● Instructions to follow
Below is a block of entries, which should be copied verbatim apart from the pictures.

● Data for processing
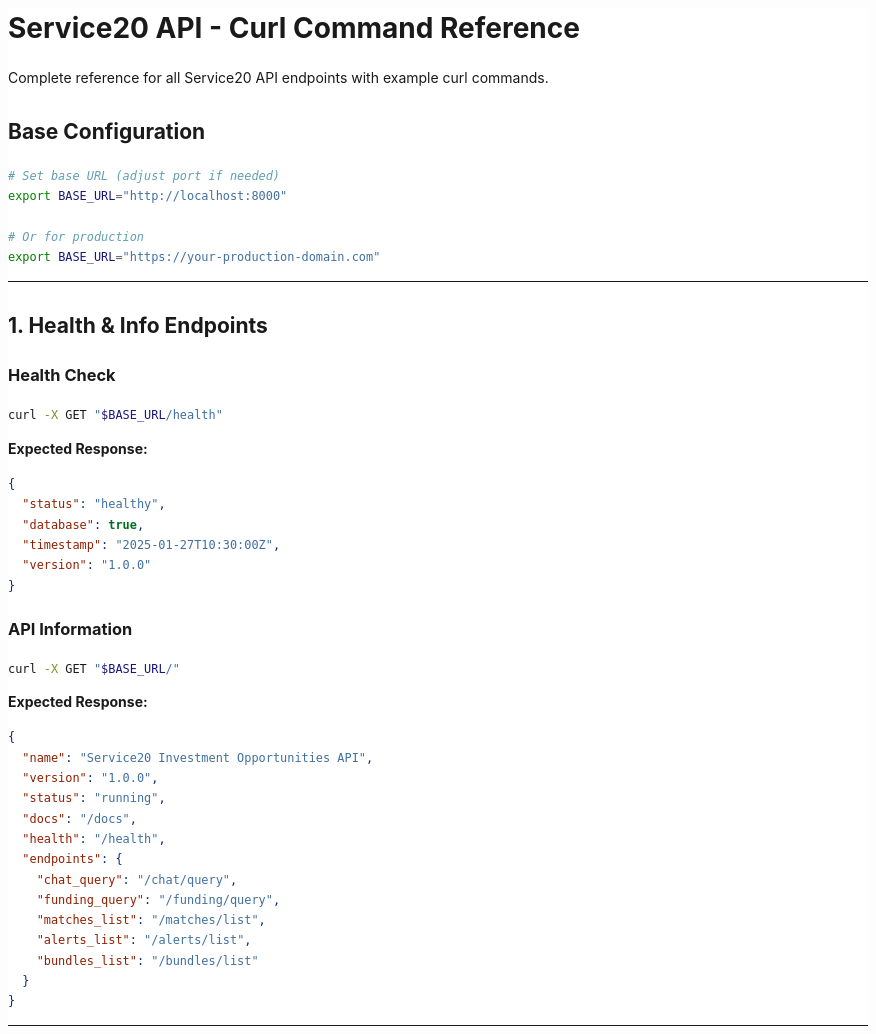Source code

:# Service20 API - Curl Command Reference

Complete reference for all Service20 API endpoints with example curl commands.

## Base Configuration

```bash
# Set base URL (adjust port if needed)
export BASE_URL="http://localhost:8000"

# Or for production
export BASE_URL="https://your-production-domain.com"
```

---

## 1. Health & Info Endpoints

### Health Check
```bash
curl -X GET "$BASE_URL/health"
```

**Expected Response:**
```json
{
  "status": "healthy",
  "database": true,
  "timestamp": "2025-01-27T10:30:00Z",
  "version": "1.0.0"
}
```

### API Information
```bash
curl -X GET "$BASE_URL/"
```

**Expected Response:**
```json
{
  "name": "Service20 Investment Opportunities API",
  "version": "1.0.0",
  "status": "running",
  "docs": "/docs",
  "health": "/health",
  "endpoints": {
    "chat_query": "/chat/query",
    "funding_query": "/funding/query",
    "matches_list": "/matches/list",
    "alerts_list": "/alerts/list",
    "bundles_list": "/bundles/list"
  }
}
```

---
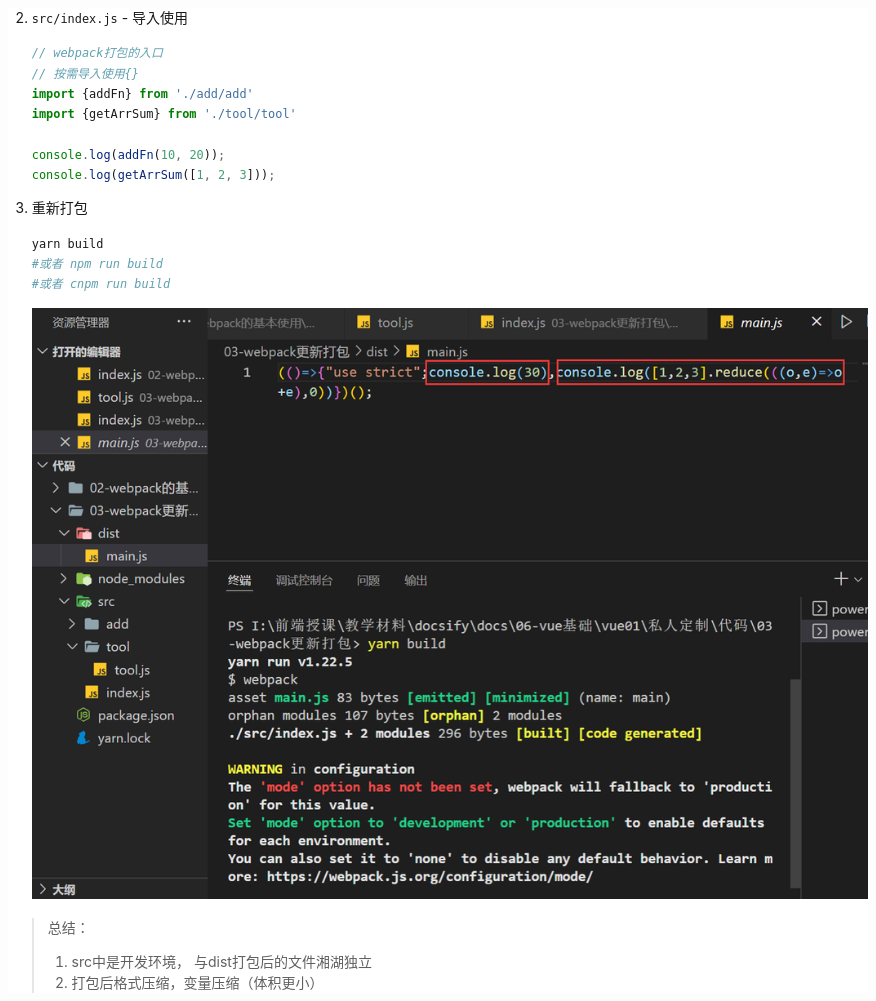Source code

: 2. `src/index.js` - 导入使用

   ```js
   // webpack打包的入口
   // 按需导入使用{}
   import {addFn} from './add/add'
   import {getArrSum} from './tool/tool'

   console.log(addFn(10, 20));
   console.log(getArrSum([1, 2, 3]));
   ```

3. 重新打包

   ```bash
   yarn build
   #或者 npm run build
   #或者 cnpm run build
   ```

   ![image-20220531200340657](images/image-20220531200340657.png)

> 总结：
>
> 1. src中是开发环境， 与dist打包后的文件湘湖独立
> 2. 打包后格式压缩，变量压缩（体积更小）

● Answer to this exercise
Source code

:# Service20 API - Curl Command Reference

Complete reference for all Service20 API endpoints with example curl commands.

## Base Configuration

```bash
# Set base URL (adjust port if needed)
export BASE_URL="http://localhost:8000"

# Or for production
export BASE_URL="https://your-production-domain.com"
```

---

## 1. Health & Info Endpoints

### Health Check
```bash
curl -X GET "$BASE_URL/health"
```

**Expected Response:**
```json
{
  "status": "healthy",
  "database": true,
  "timestamp": "2025-01-27T10:30:00Z",
  "version": "1.0.0"
}
```

### API Information
```bash
curl -X GET "$BASE_URL/"
```

**Expected Response:**
```json
{
  "name": "Service20 Investment Opportunities API",
  "version": "1.0.0",
  "status": "running",
  "docs": "/docs",
  "health": "/health",
  "endpoints": {
    "chat_query": "/chat/query",
    "funding_query": "/funding/query",
    "matches_list": "/matches/list",
    "alerts_list": "/alerts/list",
    "bundles_list": "/bundles/list"
  }
}
```

---
Source code

: 2. `src/index.js` - 导入使用

   ```js
   // webpack打包的入口
   // 按需导入使用{}
   import {addFn} from './add/add'
   import {getArrSum} from './tool/tool'

   console.log(addFn(10, 20));
   console.log(getArrSum([1, 2, 3]));
   ```

3. 重新打包

   ```bash
   yarn build
   #或者 npm run build
   #或者 cnpm run build
   ```

   ![image-20220531200340657](images/image-20220531200340657.png)

> 总结：
>
> 1. src中是开发环境， 与dist打包后的文件湘湖独立
> 2. 打包后格式压缩，变量压缩（体积更小）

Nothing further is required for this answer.